**GOAL OF THE EXERCISE**: Everything from the "Wamsler Kamino 8 Nosztalgia kályha" line to the final line of the listing should be written out exactly. Skip the pictures.

**RECORDS SHOWN**:
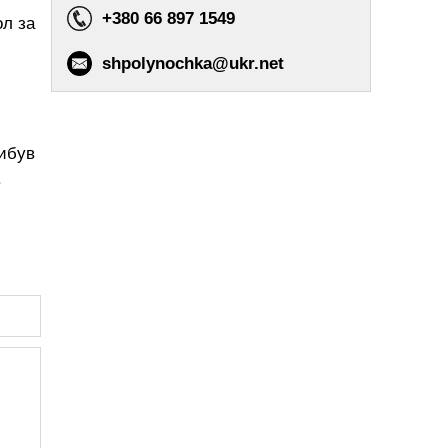
+380 66 897 1549
ол за
shpolynochka@ukr.net
рибув
.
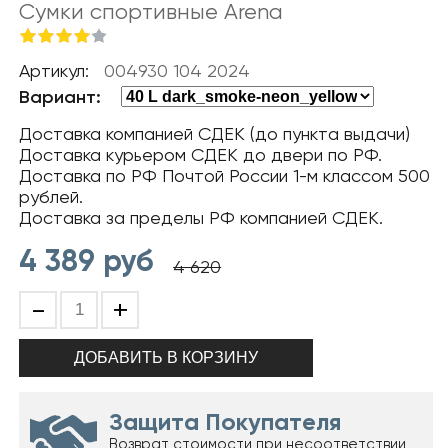
Сумки спортивные Arena
Артикул:
004930 104 2024
Вариант:
Доставка компанией СДЕК (до пункта выдачи)
Доставка курьером СДЕК до двери по РФ.
Доставка по РФ Почтой России 1-м классом 500
рублей.
Доставка за пределы РФ компанией СДЕК.
4 389
руб
4 620
-
+
Защита Покупателя
Возврат стоимости при несоответствии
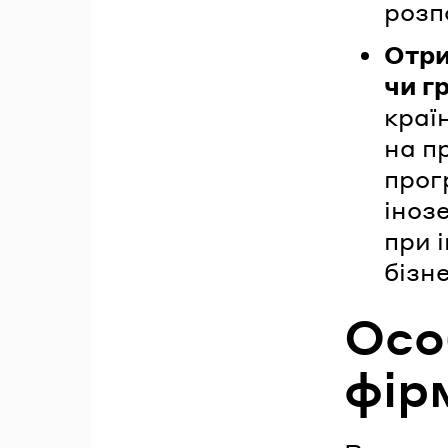
розп
Отри
чи г
краї
на п
прог
іноз
при 
бізн
Осо
фір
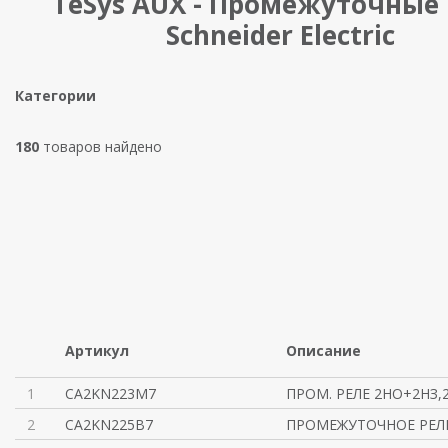
TeSys AUX - Промежуточные 
Schneider Electric
Категории
180
товаров найдено
Артикул
Описание
1
CA2KN223M7
ПРОМ. РЕЛЕ 2НО+2НЗ,2
2
CA2KN225B7
ПРОМЕЖУТОЧНОЕ РЕЛЕ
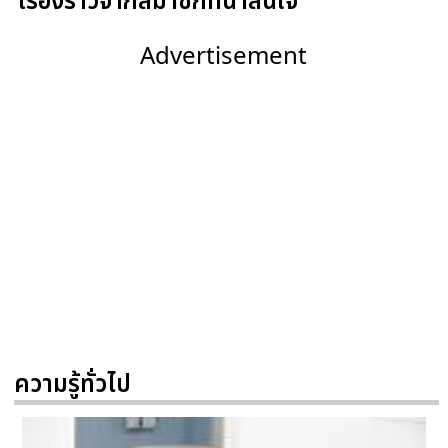
เรื่องราวจากสมาชิกที่น่าสนใจ
Advertisement
ความรู้ทั่วไป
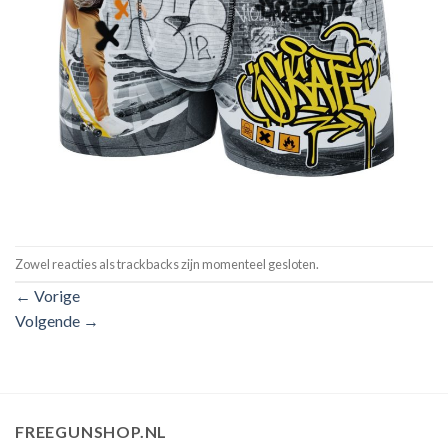
Zowel reacties als trackbacks zijn momenteel gesloten.
←
Vorige
Volgende
→
FREEGUNSHOP.NL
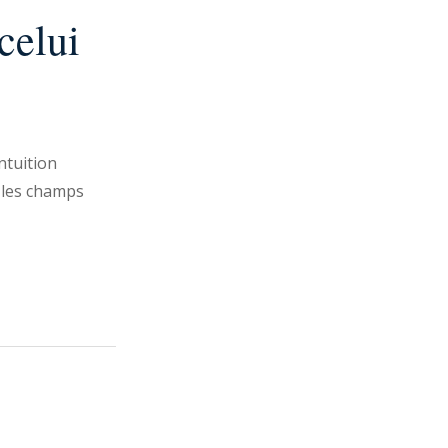
celui
ntuition
r les champs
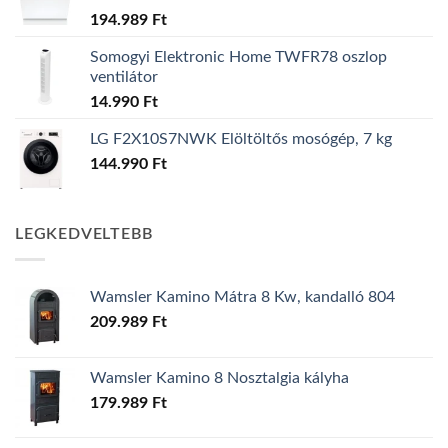
194.989
Ft
Somogyi Elektronic Home TWFR78 oszlop
ventilátor
14.990
Ft
LG F2X10S7NWK Elöltöltős mosógép, 7 kg
144.990
Ft
LEGKEDVELTEBB
Wamsler Kamino Mátra 8 Kw, kandalló 804
209.989
Ft
Wamsler Kamino 8 Nosztalgia kályha
179.989
Ft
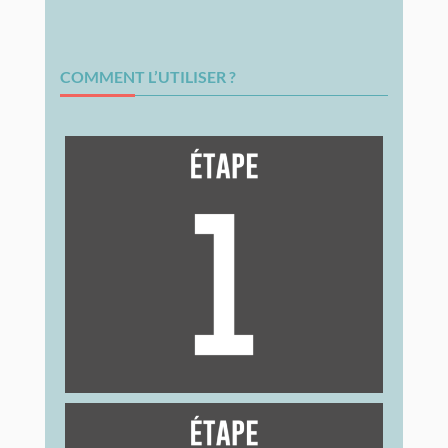
COMMENT L’UTILISER ?
Va chez un·e médecin ou gynécologue, puis à
la pharmacie muni·e de ton ordonnance.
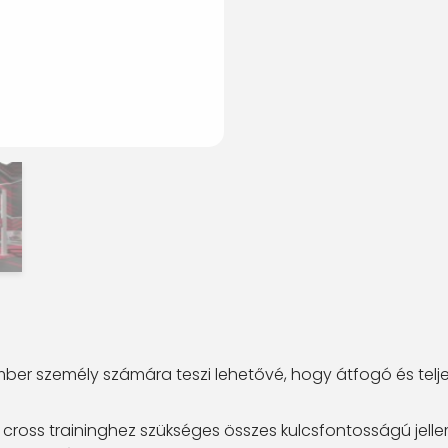
ber személy számára teszi lehetővé, hogy átfogó és telje
cross traininghez szükséges összes kulcsfontosságú jellem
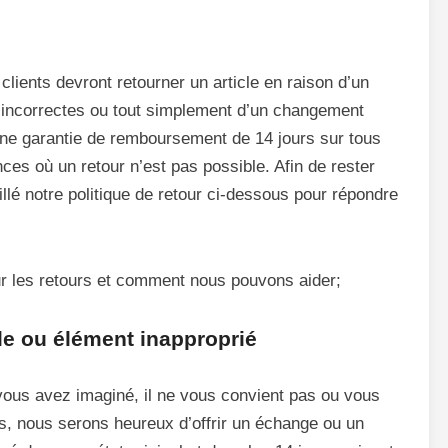
lients devront retourner un article en raison d’un
incorrectes ou tout simplement d’un changement
ne garantie de remboursement de 14 jours sur tous
ces où un retour n’est pas possible. Afin de rester
llé notre politique de retour ci-dessous pour répondre
ur les retours et comment nous pouvons aider;
le ou élément inapproprié
vous avez imaginé, il ne vous convient pas ou vous
s, nous serons heureux d’offrir un échange ou un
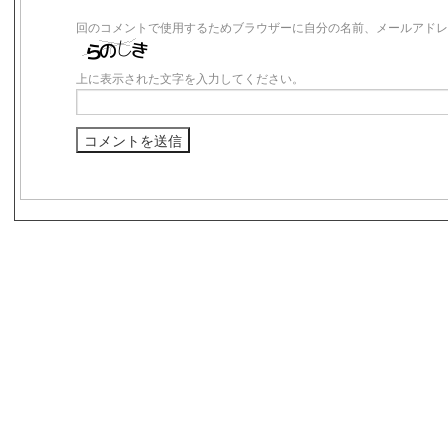
回のコメントで使用するためブラウザーに自分の名前、メールアドレ
上に表示された文字を入力してください。
s3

**EXPECTED OUTPUT**:
Wamsler Kamino 8 Nosztalgia kályha
179.989
Ft
COMMENT L’UTILISER ?
Va chez un·e médecin ou gynécologue, puis à
la pharmacie muni·e de ton ordonnance.
ber személy számára teszi lehetővé, hogy átfogó és telje
cross traininghez szükséges összes kulcsfontosságú jellem
lients devront retourner un article en raison d’un
incorrectes ou tout simplement d’un changement
ne garantie de remboursement de 14 jours sur tous
ces où un retour n’est pas possible. Afin de rester
llé notre politique de retour ci-dessous pour répondre
ur les retours et comment nous pouvons aider;
le ou élément inapproprié
vous avez imaginé, il ne vous convient pas ou vous
s, nous serons heureux d’offrir un échange ou un
回のコメントで使用するためブラウザーに自分の名前、メールアドレ
上に表示された文字を入力してください。
s3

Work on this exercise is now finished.